Eşcinsel Eğilimleri Var Diye...


Haberleri seçerken tüm ajansları, tüm haber sitelerini, tüm gazete manşetlerini doğal olarak tarıyoruz. Çünkü sizlerin en doğru habere en hızı şekilde ulaşmanız için çalışıyoruz…

Eskiden gazeteciler toplumun 24 saat önündeydi. Bu nedenle de sürekli bir yarış vardı meslekdaşlar arasında… Yine en doğruya ulaşmak için…

Eskiden haber kovalamak, sonrasında gazeteye gelip heyecanla kovaladığımız haberi yazmak dünyanın en muhteşem olayıydı benim için…

Akşam eve hiç gitmek istemezdim. Haber merkezi mabetti benim için… 

Sabah yine aynı heyecanla uyanır, gazetecilik aşkı içimde fırtına olurdu. Kendimi görev yaptığım bölgeye zor atardım. Tekrar aynı heyecanı duyarak koştururdum o haberden, bu habere…

Ama şimdi inanın içimden hiç bir şey gelmiyor. Bir robot gibi kopyala, yapıştır haberciliği yapıyoruz. Yine en hızlıya ulaşmak için…

Kısacası o zamanlar herşey çok daha doğaldı, daha güzeldi. Herşeyden önce insanlık vardı, toplumsal birliktelik vardı, şeref, haysiyet vardı, bir yarış vardı ama bu yarış bu kadar çirkin, bu kadar kirli değildi.

Eskiyi anlatmışken aklıma geldi, o zamanlar da yolsuzluk vardı, rüşvet vardı, adam kayırma vardı ama bu kadar ayan beyan yapılmıyordu yan cebe koymalar…

Kutu kutu karşımıza çıkmıyordu milyon dolarlar…

Namussuzluğun, kumpasların ses kayıtları bu kadar havada uçuşmuyordu o zamanlar.  Bu kadar çirkin ithamlar yapılmıyordu mesela, en azından hakarete varmıyordu liderlerin halka hitapları.

Polis o zaman da toplumsal olaylarda göstericilerin canına okuyordu ama şimdiki gibi can almıyordu.
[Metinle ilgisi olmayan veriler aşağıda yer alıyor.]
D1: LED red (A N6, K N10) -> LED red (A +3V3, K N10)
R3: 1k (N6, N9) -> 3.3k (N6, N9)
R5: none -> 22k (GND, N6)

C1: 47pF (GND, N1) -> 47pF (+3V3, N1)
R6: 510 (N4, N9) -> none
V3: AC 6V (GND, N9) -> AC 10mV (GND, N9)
Gaz fişeklerini insanların kafasına kafasına sıkmıyordu en azından… Göz çıkarmıyordu,TOMA’larla su sıkmıyordu kadınların, gençlerin, engellilerin, yaşlıların üzerine, üniversiteli gençlerin linç edilmesine seyirci kalmıyordu…

Polis adam gibi adamdı o zamanlar…

Üç beş tane haddini bilmez, görev sorumluluklarının nerede başlayıp, nerede biteceğini kavrayamamışların hadiseleri olurdu elbet ama öğrenildiğinde de gereği yapılırdı o zamanlar…
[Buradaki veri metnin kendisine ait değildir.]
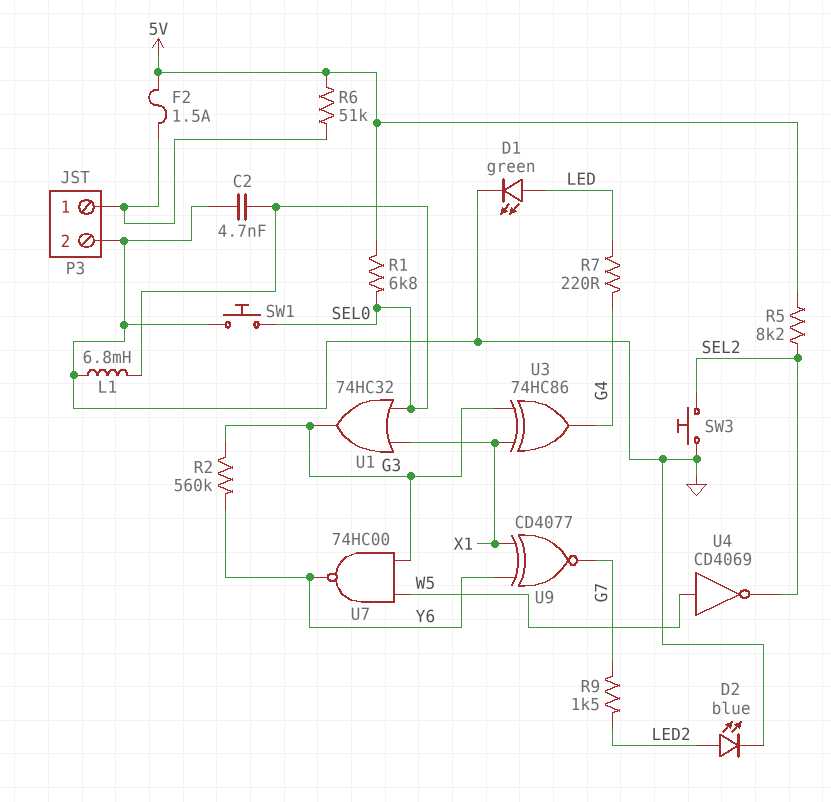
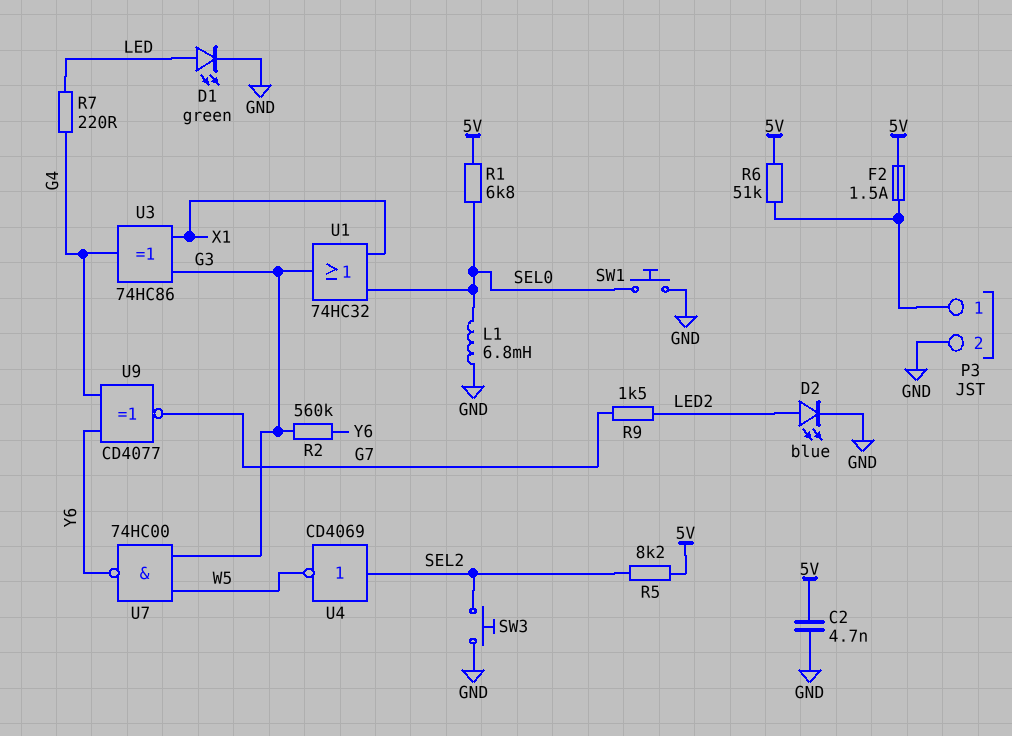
C2: 4.7nF (GND, SEL0) -> 4.7nF (5V, GND)
U4: NOT CD4069 (in W5, out SEL2) -> NOT CD4069 (in SEL2, out W5)
U9: XNOR CD4077 (in X1, in Y6, out G7) -> XNOR CD4077 (in G4, in Y6, out G7)

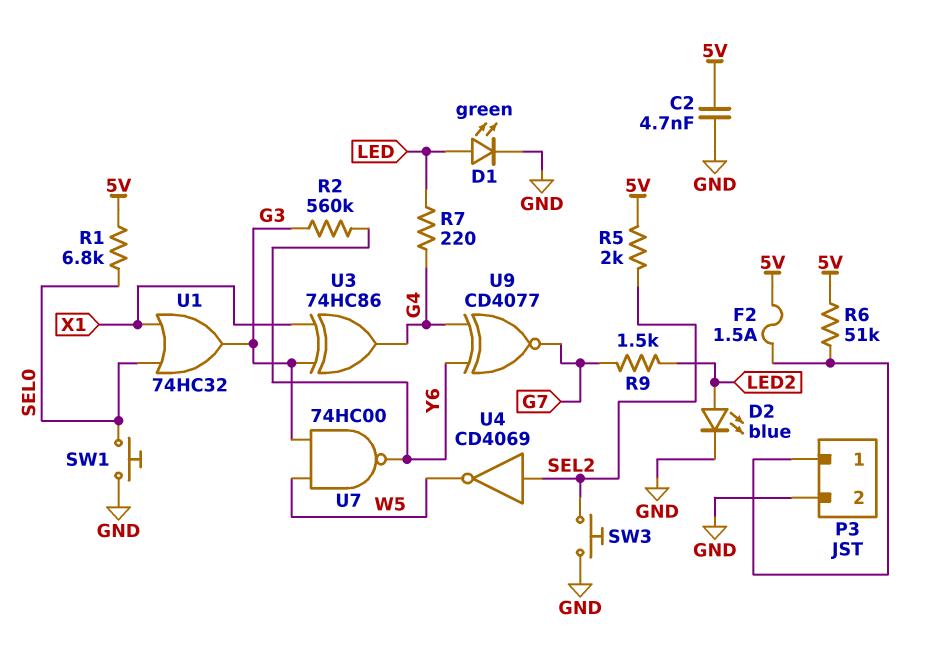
L1: 6.8mH (GND, SEL0) -> none
R5: 8.2k (5V, SEL2) -> 2k (5V, SEL2)

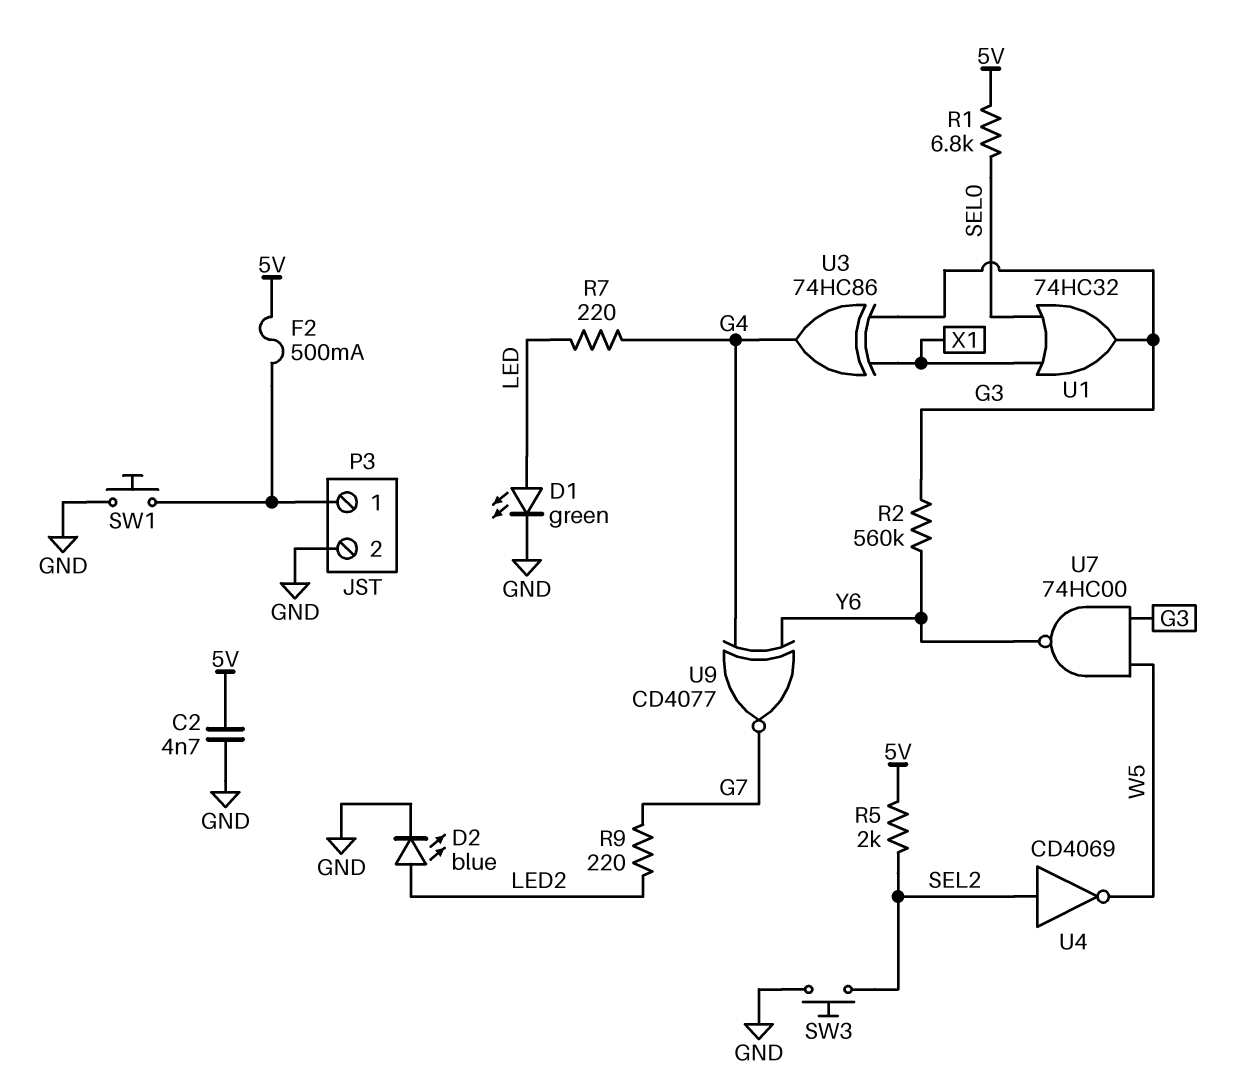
F2: 1.5A (5V, P3/1) -> 500mA (5V, P3/1)
R6: 51k (5V, P3/1) -> none
R9: 1.5k (G7, LED2) -> 220 (G7, LED2)
SW1: button (GND, SEL0) -> button (GND, P3/1)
Yani bu kadar pişkin değildi hiçbir şey…

Pişkinlik demişken yine aklıma geldi. Geçen gün bir röportaj okudum Milliyet Gazetesi’nde. “Eşcinsel eğilimleri” olduğu gerekçesiyle işten atılan başarılı bir polis memurunun hikayesiydi.

İçim acıyarak, kendimi sorgulayarak okudum röportajı. Polis memuru başına gelenleri anlatmıştı. Nasıl meslekten atıldığı, nasıl bir baskı oluşturulduğu yazıyordu. Kendi dünyasında yaşadığı, işine dahi bulaştırmadığı özel durumu liğme liğme edilip ailesine, arkadaşlarına deşifre edilerek insanlık onuru ayaklar altına alınmıştı. Bir dönem sürgün hayatı yaşatılmış, sonra da kumpasla işinden atılmıştı.
 
İşte bu kadar basit bizim ülkemizde insan hayatı, özel hayatların deşifre edilmesi, kumpaslarla, sahte delillerle insanları zindanlara atmak…

Bu kadar basit işte… 

Utanmadan sıkılmadan bir de insan haklarından, demokrasiden bahsediyoruz. AB’ye gireceğiz diye uğraşıyoruz. Avrupa parlementosunda eşcinsel milletvekilleri görev yaparken sormazlar mı adama, “Bu kafayla mı, bu düşünce yapısıyla mı gireceksiniz AB’ne? Bir polis memurunu ‘eşcinsel’ eğilimleri var diye işten atan bir sistem mi demokrasiden bahseder? ” demezler mi insana?

İşte bu sorulara ne cevap verebiliriz?